With zebrafish, loss-of-function single gene mutations that closely mimic human disease can be easily modeled, providing a phenotype-based screening system that accurately, efficiently, and systematically identifies the most promising drug candidates. The platform accurately identified eight FDA-approved "standard-of-care" antiepileptic drugs (AEDs) that are prescribed to patients with Dravet Syndrome (DS), as well as AEDs that had no effect and are contra-indicated in this population. Since Epygenix was founded in 2016, we have licensed three candidates and their corresponding analogs.
Why the Zebrafish Model Works
The zebrafish model mimics human epilepsy phenotypes and is pharmacologically validated against multiple anti-epilepsy drugs (AEDs). It is the only preclinical animal model of DS to successfully predict two FDA approved anti-seizure medications (fenfluramine and stiripentol) as effective.

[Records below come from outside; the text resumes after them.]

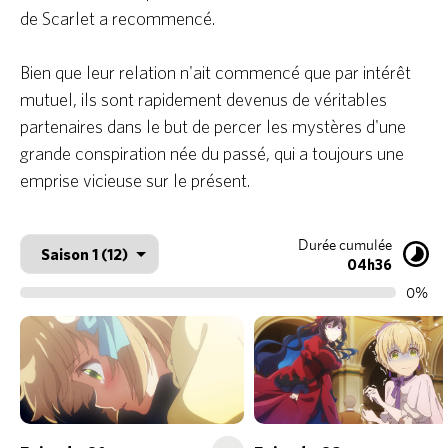
de Scarlet a recommencé.
Bien que leur relation n'ait commencé que par intérêt
mutuel, ils sont rapidement devenus de véritables
partenaires dans le but de percer les mystères d'une
grande conspiration née du passé, qui a toujours une
emprise vicieuse sur le présent.
Durée cumulée
04h36
0%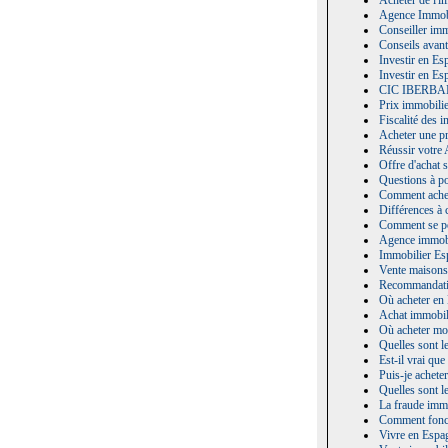
Acheter de l'i
Agence Immobi
Conseiller im
Conseils avant
Investir en Es
Investir en Esp
CIC IBERB
Prix immobilie
Fiscalité des 
Acheter une p
Réussir votre 
Offre d'achat 
Questions à po
Comment achet
Différences à 
Comment se po
Agence immob
Immobilier Es
Vente maisons
Recommandatio
Où acheter en 
Achat immobili
Où acheter mo
Quelles sont l
Est-il vrai que
Puis-je achete
Quelles sont l
La fraude immo
Comment fonct
Vivre en Espa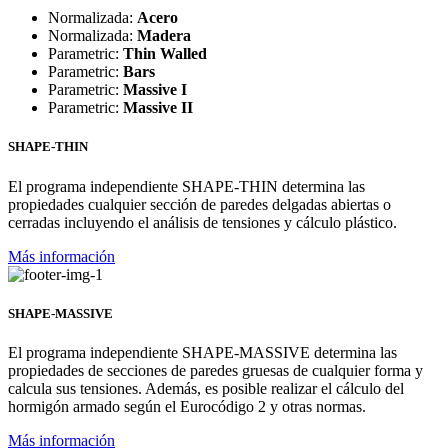
Normalizada:
Acero
Normalizada:
Madera
Parametric:
Thin Walled
Parametric:
Bars
Parametric:
Massive I
Parametric:
Massive II
SHAPE-THIN
El programa independiente SHAPE-THIN determina las
propiedades cualquier sección de paredes delgadas abiertas o
cerradas incluyendo el análisis de tensiones y cálculo plástico.
Más información
SHAPE-MASSIVE
El programa independiente SHAPE-MASSIVE determina las
propiedades de secciones de paredes gruesas de cualquier forma y
calcula sus tensiones. Además, es posible realizar el cálculo del
hormigón armado según el Eurocódigo 2 y otras normas.
Más información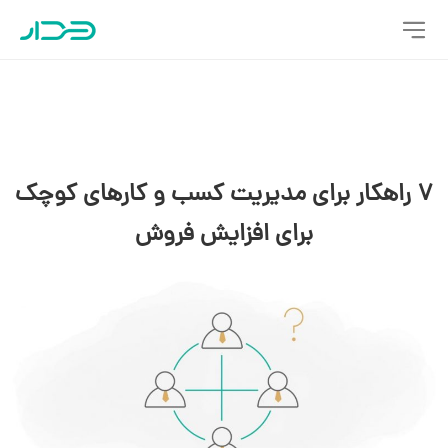
7 راهکار برای مدیریت کسب و کارهای کوچک
برای افزایش فروش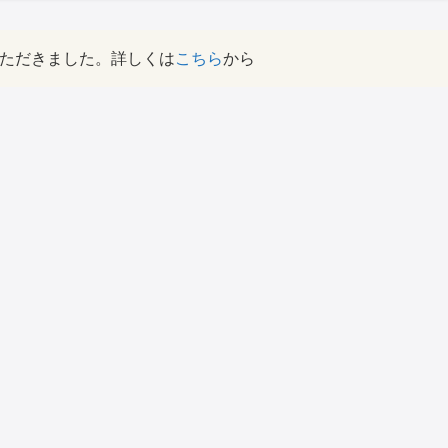
ただきました。詳しくは
こちら
から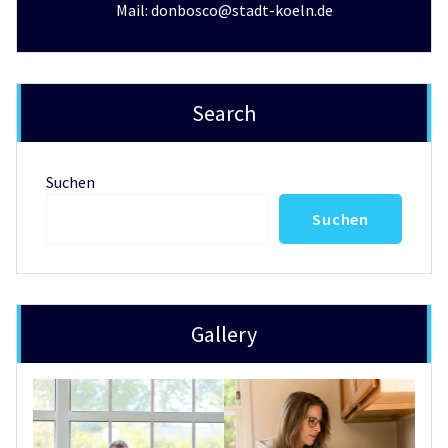
Mail: donbosco@stadt-koeln.de
Search
Suchen
Suchen
Gallery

Drug candidates can be refocused to leverage newly discovered mechanisms of action, previously approved molecules are screened through multiple layers of phenotype-based assays.
Zebrafish have a rapid life cycle enabling high through-put screening that enabled Epygenix to pinpoint the six lead compounds among thousands of candidates, proving the screening method encompasses resolute efficiency and accurate selectivity.
The platform can be expanded to most genetic epilepsies, which represent roughly 20% of the entire epilepsy population.
DISCLOSURE: THE ZEBRAFISH PLATFORM WAS DEVELOPED IN THE BARABAN LABORATORY AT THE UNIVERSITY OF CALIFORNIA, SAN FRANCISCO (UCSF). EPYGENIX HAS LICENSED SPECIFIC DRUG CANDIDATES AND INTELLECTUAL PROPERTY DISCOVERED BY THE AFOREMENTIONED PLATFORM AT UCSF.